EXTRACTED RECORDS: Begin
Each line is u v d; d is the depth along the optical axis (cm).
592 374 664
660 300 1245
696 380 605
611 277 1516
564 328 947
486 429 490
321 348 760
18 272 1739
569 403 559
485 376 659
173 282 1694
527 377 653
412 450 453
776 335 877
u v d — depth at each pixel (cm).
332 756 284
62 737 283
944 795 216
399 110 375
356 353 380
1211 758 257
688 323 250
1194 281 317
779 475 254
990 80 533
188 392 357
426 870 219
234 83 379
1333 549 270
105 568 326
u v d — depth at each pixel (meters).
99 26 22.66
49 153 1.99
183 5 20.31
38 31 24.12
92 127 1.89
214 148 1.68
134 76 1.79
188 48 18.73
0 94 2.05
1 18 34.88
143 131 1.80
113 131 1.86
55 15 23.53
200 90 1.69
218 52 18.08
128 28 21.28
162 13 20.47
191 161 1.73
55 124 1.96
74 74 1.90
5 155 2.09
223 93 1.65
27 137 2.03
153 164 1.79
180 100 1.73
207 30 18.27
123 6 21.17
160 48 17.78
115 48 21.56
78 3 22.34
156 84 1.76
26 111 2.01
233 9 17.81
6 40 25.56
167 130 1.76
EXTRACTED RECORDS: End
DIRECTIONS -
Set down all of the lines above without altering a word.

PROBLEM SOLUTION -
Each line is u v d; d is the depth along the optical axis (cm).
592 374 664
660 300 1245
696 380 605
611 277 1516
564 328 947
486 429 490
321 348 760
18 272 1739
569 403 559
485 376 659
173 282 1694
527 377 653
412 450 453
776 335 877
u v d — depth at each pixel (cm).
332 756 284
62 737 283
944 795 216
399 110 375
356 353 380
1211 758 257
688 323 250
1194 281 317
779 475 254
990 80 533
188 392 357
426 870 219
234 83 379
1333 549 270
105 568 326
u v d — depth at each pixel (meters).
99 26 22.66
49 153 1.99
183 5 20.31
38 31 24.12
92 127 1.89
214 148 1.68
134 76 1.79
188 48 18.73
0 94 2.05
1 18 34.88
143 131 1.80
113 131 1.86
55 15 23.53
200 90 1.69
218 52 18.08
128 28 21.28
162 13 20.47
191 161 1.73
55 124 1.96
74 74 1.90
5 155 2.09
223 93 1.65
27 137 2.03
153 164 1.79
180 100 1.73
207 30 18.27
123 6 21.17
160 48 17.78
115 48 21.56
78 3 22.34
156 84 1.76
26 111 2.01
233 9 17.81
6 40 25.56
167 130 1.76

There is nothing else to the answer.